This "meter discussion" is getting a little wild! I waited 24 hours,
to cool down, so here is my "calm" reply!

You have a need to meter "to know what the hell you are drinking"!

Slamming anything but a back yard modified multimeter (which the
"educated" admit means almost nothing to them) is not a lucid
discussion or of any benefit to anyone! And since when did science
become unable to measure the PPM of colloidal silver - did the
presence of ions, dissolved solids, etc. cease effecting conductivity?

To be technical, PPM is a stupid measure of  "PPM by weight", and
why so many false claims are not false - it is a measure by weight!
Drop a dime in your jar and you got 50PPM, no battery, no wires no
magic - parts by weight! That is why it is important to measure TDS
(total dissolved solids) - now, don't try to tell me an ion of silver is not
a solid (not dissolved, but certainly a solid and effects the conductivity)!
By the way, lets get one thing clear - most of you are not making a
colloid of silver! Use lousy water and you make compounds of silver!
These are dissolved, absolutely not  a colloid!!!

Yes, the Hanna TDS-1 and its knockoff are of small technical value!
But, wouldn't it be nice to dip it in and see if your distilled water is
really as bad as you can get and all you can make is large molecule
silver compounds? We do remember that the smallest silver particle
is the ion and if your water is pure it stays as a free ion in the water -
the most reactive form of silver, the most bio-available and the most
stable (like charges repel - they can not join together!). 

Sure, if you use a back yard battery project, you may be making silver
crystals! It is very simple though, if the water is good and you got color,
you got crystals!

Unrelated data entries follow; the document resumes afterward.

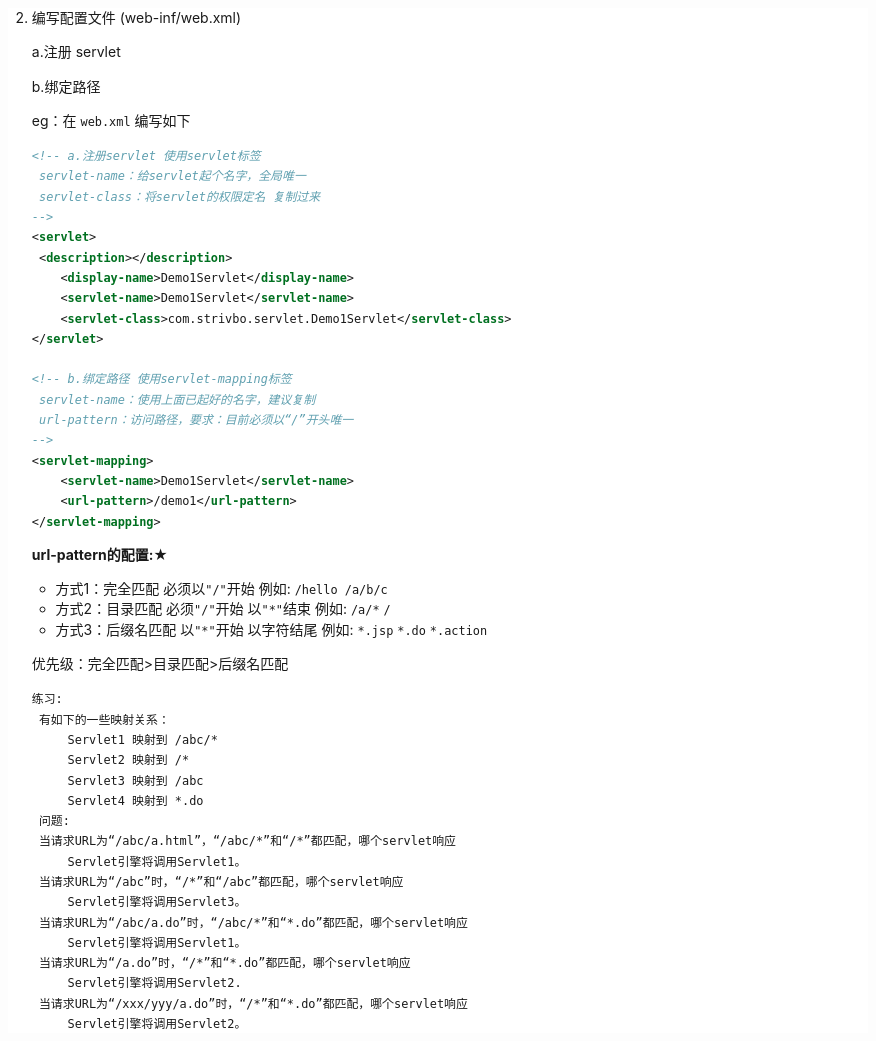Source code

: 
2. 编写配置文件 (web-inf/web.xml)

   a.注册 servlet

   b.绑定路径

   eg：在 `web.xml` 编写如下

   ``` xml
   <!-- a.注册servlet 使用servlet标签
   	servlet-name：给servlet起个名字，全局唯一
   	servlet-class：将servlet的权限定名 复制过来
   -->
   <servlet>
   	<description></description>
       <display-name>Demo1Servlet</display-name>
       <servlet-name>Demo1Servlet</servlet-name>
       <servlet-class>com.strivbo.servlet.Demo1Servlet</servlet-class>
   </servlet>

   <!-- b.绑定路径 使用servlet-mapping标签
   	servlet-name：使用上面已起好的名字，建议复制
   	url-pattern：访问路径，要求：目前必须以“/”开头唯一
   -->
   <servlet-mapping>
       <servlet-name>Demo1Servlet</servlet-name>
       <url-pattern>/demo1</url-pattern>
   </servlet-mapping>
   ```


   **url-pattern的配置:★**

   - 方式1：完全匹配  必须以`"/"`开始 例如: `/hello /a/b/c`
   - 方式2：目录匹配  必须`"/"`开始  以`"*"`结束   例如: `/a/*`  `/`
   - 方式3：后缀名匹配 以`"*"`开始 以字符结尾 例如: `*.jsp`  `*.do`  `*.action`

   优先级：完全匹配>目录匹配>后缀名匹配

   ``` xml
   练习:
   	有如下的一些映射关系：
   		Servlet1 映射到 /abc/* 
   		Servlet2 映射到 /*
   		Servlet3 映射到 /abc 
   		Servlet4 映射到 *.do 
   	问题:
   	当请求URL为“/abc/a.html”，“/abc/*”和“/*”都匹配，哪个servlet响应
   		Servlet引擎将调用Servlet1。
   	当请求URL为“/abc”时，“/*”和“/abc”都匹配，哪个servlet响应
   		Servlet引擎将调用Servlet3。
   	当请求URL为“/abc/a.do”时，“/abc/*”和“*.do”都匹配，哪个servlet响应
   		Servlet引擎将调用Servlet1。
   	当请求URL为“/a.do”时，“/*”和“*.do”都匹配，哪个servlet响应
   		Servlet引擎将调用Servlet2.
   	当请求URL为“/xxx/yyy/a.do”时，“/*”和“*.do”都匹配，哪个servlet响应
   		Servlet引擎将调用Servlet2。
   ```
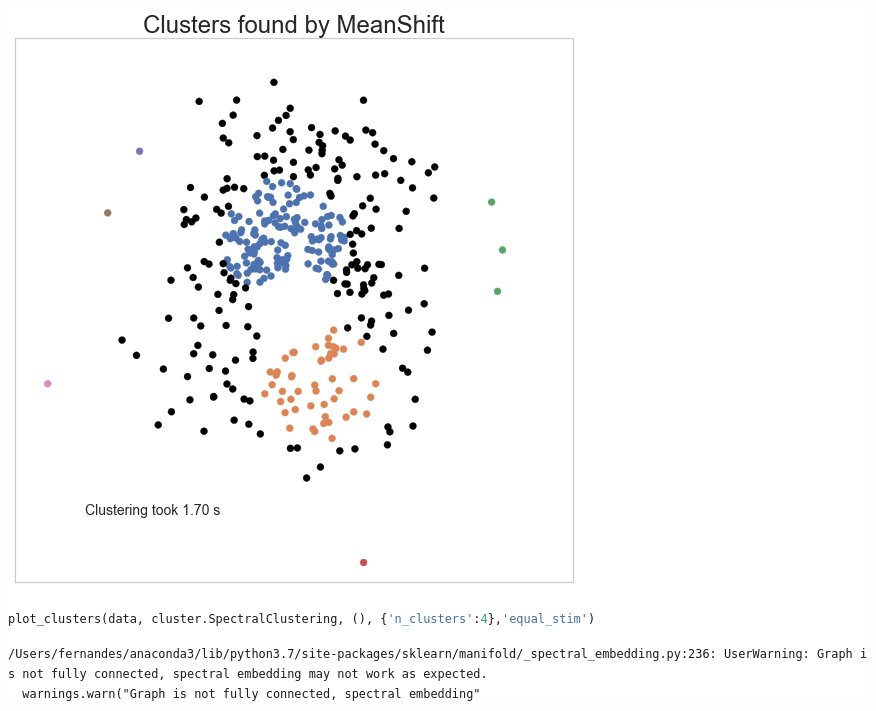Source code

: ![png](./clustering_behavior_3_cond_25_0.png)



```python
plot_clusters(data, cluster.SpectralClustering, (), {'n_clusters':4},'equal_stim')
```

    /Users/fernandes/anaconda3/lib/python3.7/site-packages/sklearn/manifold/_spectral_embedding.py:236: UserWarning: Graph is not fully connected, spectral embedding may not work as expected.
      warnings.warn("Graph is not fully connected, spectral embedding"


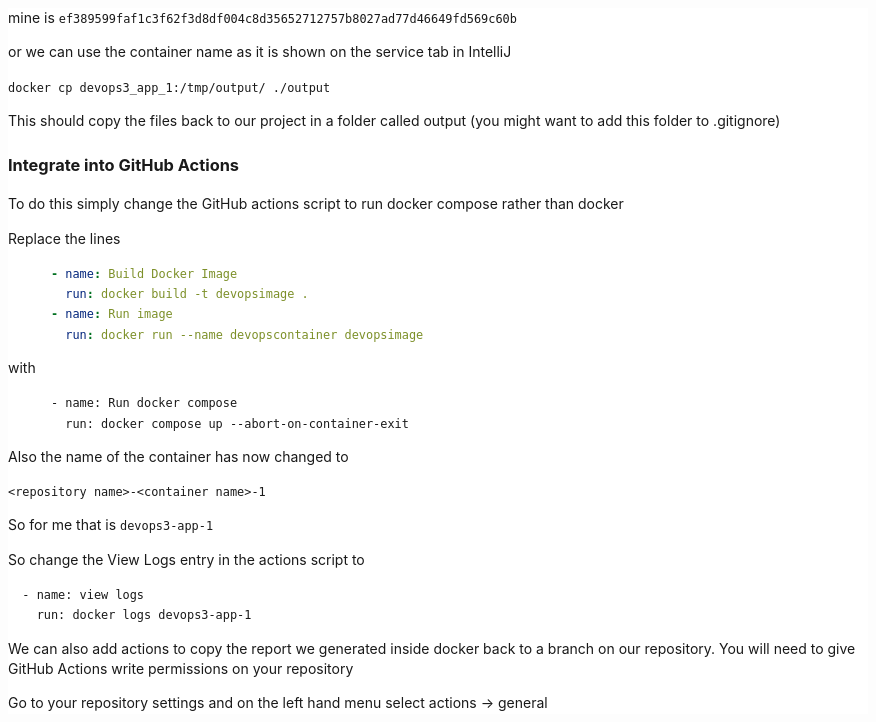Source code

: 

mine is `ef389599faf1c3f62f3d8df004c8d35652712757b8027ad77d46649fd569c60b`

or we can use the container name as it is shown on the service tab in IntelliJ
```shell
docker cp devops3_app_1:/tmp/output/ ./output
```

This should copy the files back to our project in a folder called output (you might want to add this folder to .gitignore)

### Integrate into GitHub Actions

To do this simply change the GitHub actions script to run docker compose rather than docker

Replace the lines

```yml
      - name: Build Docker Image
        run: docker build -t devopsimage .
      - name: Run image
        run: docker run --name devopscontainer devopsimage
```

with 

```docker
      - name: Run docker compose
        run: docker compose up --abort-on-container-exit
```

Also the name of the container has now changed to 
```
<repository name>-<container name>-1
```
So for me that is `devops3-app-1`

So change the View Logs entry in the actions script to 

```docker
  - name: view logs
    run: docker logs devops3-app-1
```

We can also add actions to copy the report we generated inside docker back to a branch on our repository. You will need to give GitHub Actions write permissions on your repository 

Go to your repository settings and on  the left hand menu select actions -> general
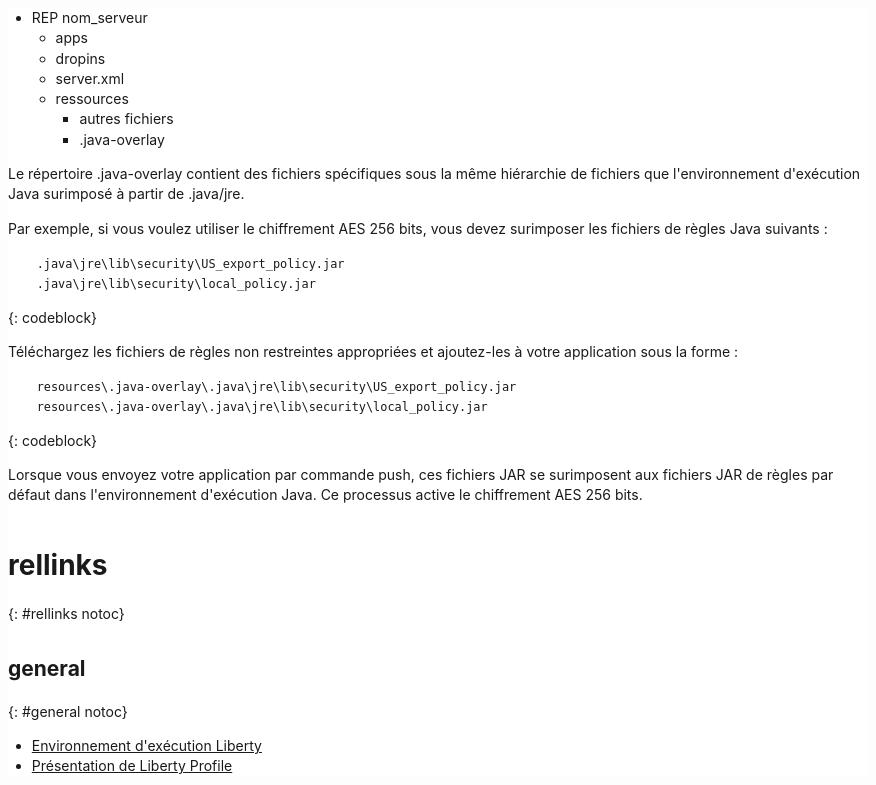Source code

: 
* REP nom_serveur
  * apps
  * dropins
  * server.xml
  * ressources
    * autres fichiers
    * .java-overlay

Le répertoire .java-overlay contient des fichiers spécifiques sous la même hiérarchie de fichiers que l'environnement d'exécution Java surimposé à partir de .java/jre.

Par exemple, si vous voulez utiliser le chiffrement AES 256 bits, vous devez surimposer les fichiers de règles Java suivants :

```
    .java\jre\lib\security\US_export_policy.jar
    .java\jre\lib\security\local_policy.jar
```
{: codeblock}

Téléchargez les fichiers de règles non restreintes appropriées et ajoutez-les à votre application sous la forme :

```
    resources\.java-overlay\.java\jre\lib\security\US_export_policy.jar
    resources\.java-overlay\.java\jre\lib\security\local_policy.jar
```
{: codeblock}

Lorsque vous envoyez votre application par commande push, ces fichiers JAR se surimposent aux fichiers JAR de règles par défaut dans l'environnement d'exécution Java. Ce processus active le chiffrement AES 256 bits.

# rellinks
{: #rellinks notoc}
## general
{: #general notoc}
* [Environnement d'exécution Liberty](index.html)
* [Présentation de Liberty Profile](http://www-01.ibm.com/support/knowledgecenter/SSAW57_8.5.5/com.ibm.websphere.wlp.nd.doc/ae/cwlp_about.html)
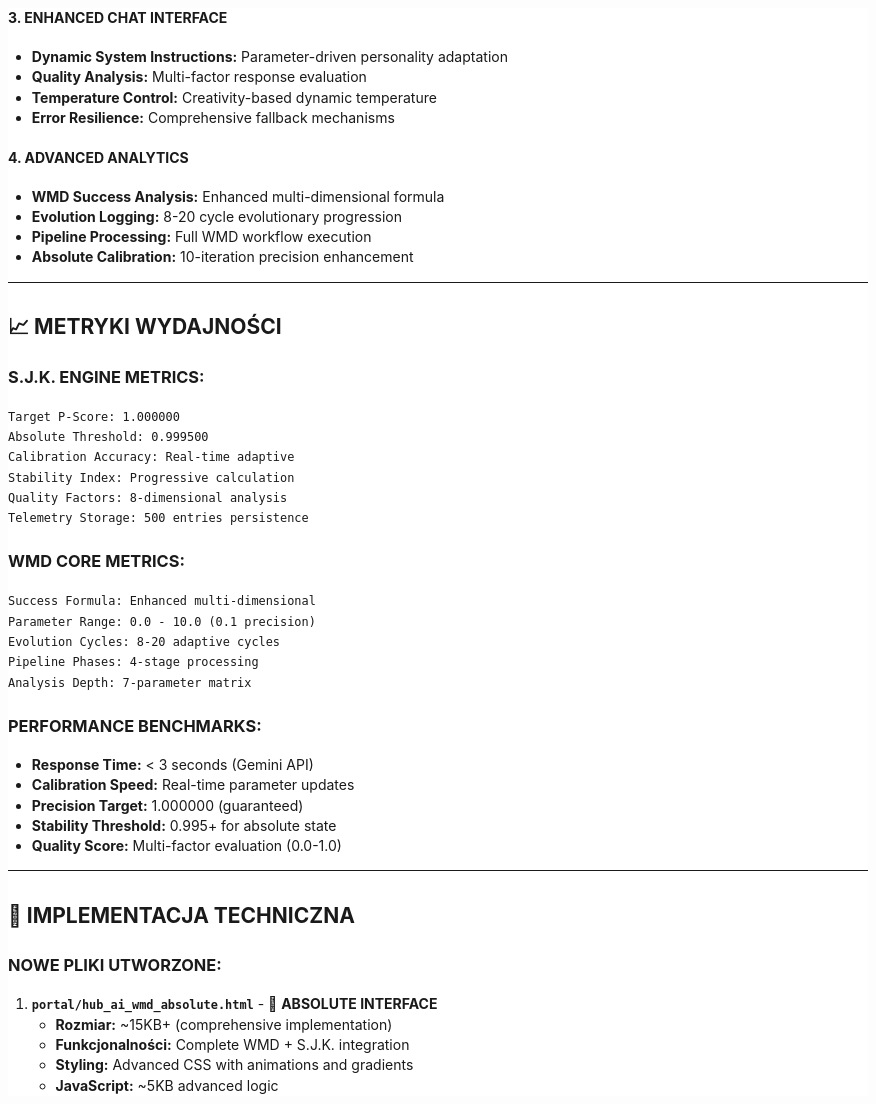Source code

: #### **3. ENHANCED CHAT INTERFACE**
- **Dynamic System Instructions:** Parameter-driven personality adaptation
- **Quality Analysis:** Multi-factor response evaluation
- **Temperature Control:** Creativity-based dynamic temperature
- **Error Resilience:** Comprehensive fallback mechanisms

#### **4. ADVANCED ANALYTICS**
- **WMD Success Analysis:** Enhanced multi-dimensional formula
- **Evolution Logging:** 8-20 cycle evolutionary progression
- **Pipeline Processing:** Full WMD workflow execution
- **Absolute Calibration:** 10-iteration precision enhancement

---

## 📈 **METRYKI WYDAJNOŚCI**

### **S.J.K. ENGINE METRICS:**
```
Target P-Score: 1.000000
Absolute Threshold: 0.999500
Calibration Accuracy: Real-time adaptive
Stability Index: Progressive calculation
Quality Factors: 8-dimensional analysis
Telemetry Storage: 500 entries persistence
```

### **WMD CORE METRICS:**
```
Success Formula: Enhanced multi-dimensional
Parameter Range: 0.0 - 10.0 (0.1 precision)
Evolution Cycles: 8-20 adaptive cycles
Pipeline Phases: 4-stage processing
Analysis Depth: 7-parameter matrix
```

### **PERFORMANCE BENCHMARKS:**
- **Response Time:** < 3 seconds (Gemini API)
- **Calibration Speed:** Real-time parameter updates
- **Precision Target:** 1.000000 (guaranteed)
- **Stability Threshold:** 0.995+ for absolute state
- **Quality Score:** Multi-factor evaluation (0.0-1.0)

---

## 🔧 **IMPLEMENTACJA TECHNICZNA**

### **NOWE PLIKI UTWORZONE:**
1. **`portal/hub_ai_wmd_absolute.html`** - 🔷 **ABSOLUTE INTERFACE**
   - **Rozmiar:** ~15KB+ (comprehensive implementation)
   - **Funkcjonalności:** Complete WMD + S.J.K. integration
   - **Styling:** Advanced CSS with animations and gradients
   - **JavaScript:** ~5KB advanced logic
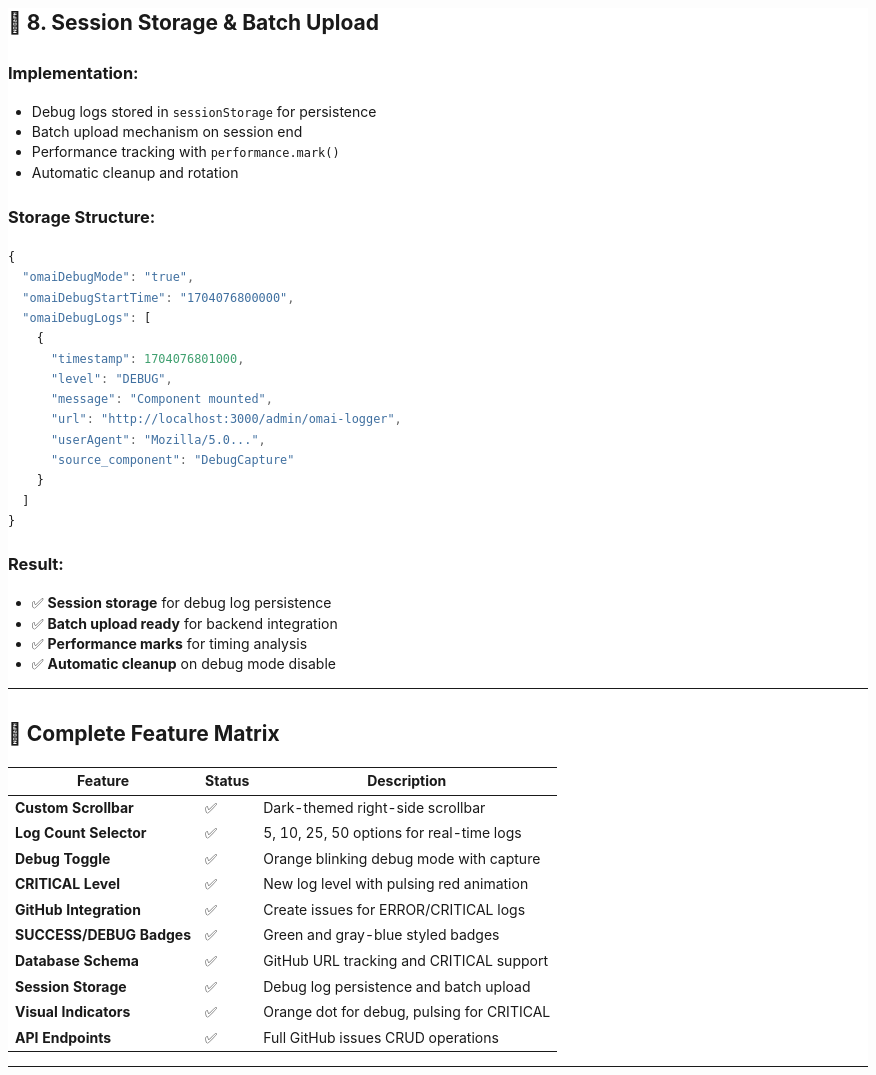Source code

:
## 🔄 **8. Session Storage & Batch Upload**

### **Implementation:**
- Debug logs stored in `sessionStorage` for persistence
- Batch upload mechanism on session end
- Performance tracking with `performance.mark()`
- Automatic cleanup and rotation

### **Storage Structure:**
```javascript
{
  "omaiDebugMode": "true",
  "omaiDebugStartTime": "1704076800000", 
  "omaiDebugLogs": [
    {
      "timestamp": 1704076801000,
      "level": "DEBUG",
      "message": "Component mounted",
      "url": "http://localhost:3000/admin/omai-logger",
      "userAgent": "Mozilla/5.0...",
      "source_component": "DebugCapture"
    }
  ]
}
```

### **Result:**
- ✅ **Session storage** for debug log persistence
- ✅ **Batch upload ready** for backend integration
- ✅ **Performance marks** for timing analysis
- ✅ **Automatic cleanup** on debug mode disable

---

## 🎯 **Complete Feature Matrix**

| Feature | Status | Description |
|---------|--------|-------------|
| **Custom Scrollbar** | ✅ | Dark-themed right-side scrollbar |
| **Log Count Selector** | ✅ | 5, 10, 25, 50 options for real-time logs |
| **Debug Toggle** | ✅ | Orange blinking debug mode with capture |
| **CRITICAL Level** | ✅ | New log level with pulsing red animation |
| **GitHub Integration** | ✅ | Create issues for ERROR/CRITICAL logs |
| **SUCCESS/DEBUG Badges** | ✅ | Green and gray-blue styled badges |
| **Database Schema** | ✅ | GitHub URL tracking and CRITICAL support |
| **Session Storage** | ✅ | Debug log persistence and batch upload |
| **Visual Indicators** | ✅ | Orange dot for debug, pulsing for CRITICAL |
| **API Endpoints** | ✅ | Full GitHub issues CRUD operations |

---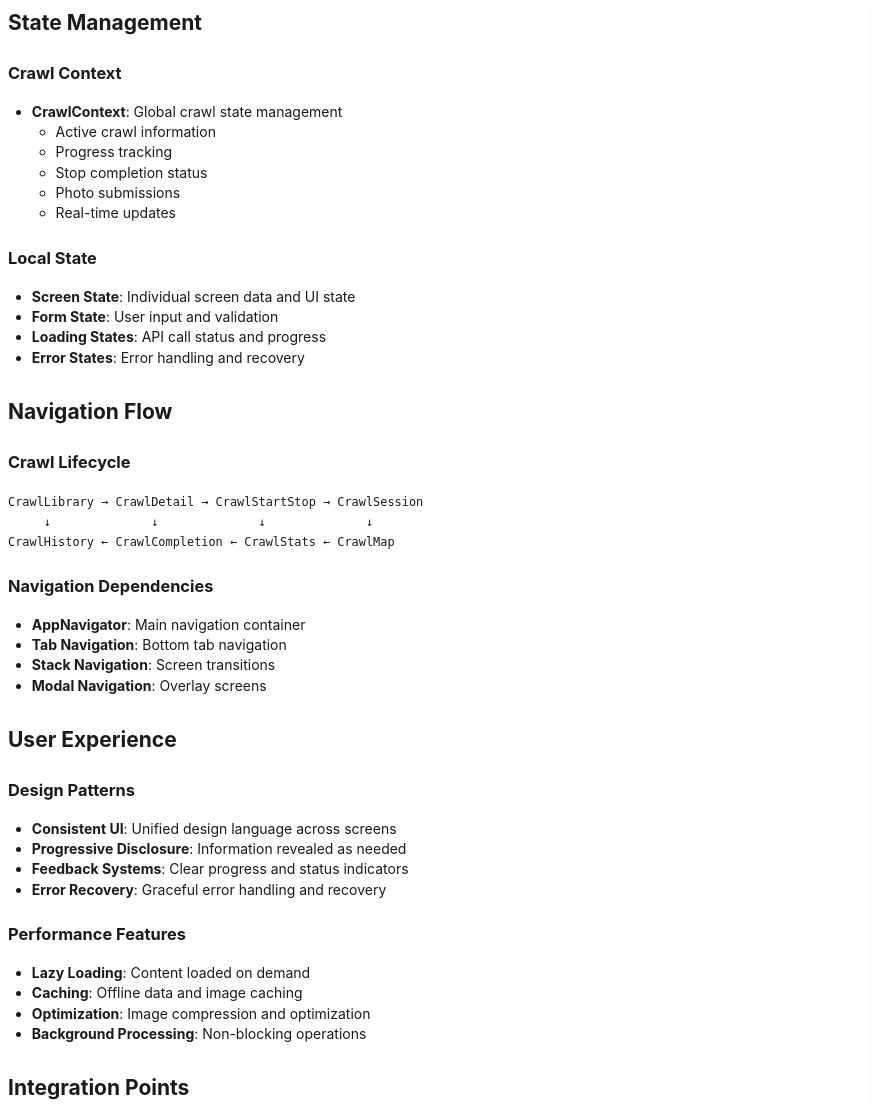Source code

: ## **State Management**

### **Crawl Context**
- **CrawlContext**: Global crawl state management
  - Active crawl information
  - Progress tracking
  - Stop completion status
  - Photo submissions
  - Real-time updates

### **Local State**
- **Screen State**: Individual screen data and UI state
- **Form State**: User input and validation
- **Loading States**: API call status and progress
- **Error States**: Error handling and recovery

## **Navigation Flow**

### **Crawl Lifecycle**
```
CrawlLibrary → CrawlDetail → CrawlStartStop → CrawlSession
     ↓              ↓              ↓              ↓
CrawlHistory ← CrawlCompletion ← CrawlStats ← CrawlMap
```

### **Navigation Dependencies**
- **AppNavigator**: Main navigation container
- **Tab Navigation**: Bottom tab navigation
- **Stack Navigation**: Screen transitions
- **Modal Navigation**: Overlay screens

## **User Experience**

### **Design Patterns**
- **Consistent UI**: Unified design language across screens
- **Progressive Disclosure**: Information revealed as needed
- **Feedback Systems**: Clear progress and status indicators
- **Error Recovery**: Graceful error handling and recovery

### **Performance Features**
- **Lazy Loading**: Content loaded on demand
- **Caching**: Offline data and image caching
- **Optimization**: Image compression and optimization
- **Background Processing**: Non-blocking operations

## **Integration Points**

If the water is lousy, you get color and compounds of 
silver - no free ions (sob) and no crystals (great) but no potentency
against most virus (oops)!

That brings up the heated blasts of it "being a ripoff if it costs over
$40". Well, may God be kind if your health has a value limit of $40!

Some Facts:
A TDS-1 meter (Hanna or knockoff) has a range of 0-999 PPM
and an accuracy of +-2% or +-20PPM. Pretty useless  to measure or
certify 5PPM. They also need a correction for the microseimens/PPM
conversion, as calibration is usually based on CACO3 with 2us/cm
equal to 1PPM while colloidal silver uses 1.6us/cm equal to 1PPM.
(An introduced error of 20%, but if all you make are silver compounds
it will be pretty close)!

A smarter choice is the pure water tester with a range of 0-99 us/cm
(0-61PPM) or worse case error of +-2us/cm (1.2PPM). About $50 but
sadly, that may be a ripoff to most ears out there!

You are a great person because you give away gallons of your sludge??
Just who are you helping - your saving grace is that any form of silver
has some benefits. If you wish to be technically correct and accurate you
must buy the 4 ring potentiometric type for about $140, but then that is 
surely a "ripoff" because it is over $40. Damn the body, save the pennies!

Pissed, Yes! What is the benefit of using a freely provided forum, designed
to educate and help those interested in their health, if it becomes the soap
box for hate! I checked the "Hanna knockoff" site and see nothing wrong and
in fact if their claim of "temperature compensated" refers to the solution
under
test, they have the best bargain I have seen this month. I hope they go after
anyone that tries to slander them!

By the way, I have no relationship with Hanna or their "ripoff?", but I do
sell a 
colloidal silver generator which is "my ripoff at $295", but it includes a
built-in
PPM meter (TDS) and other features no other units have! The funny thing is that
many customers come back and buy more units - is that a double rippoff?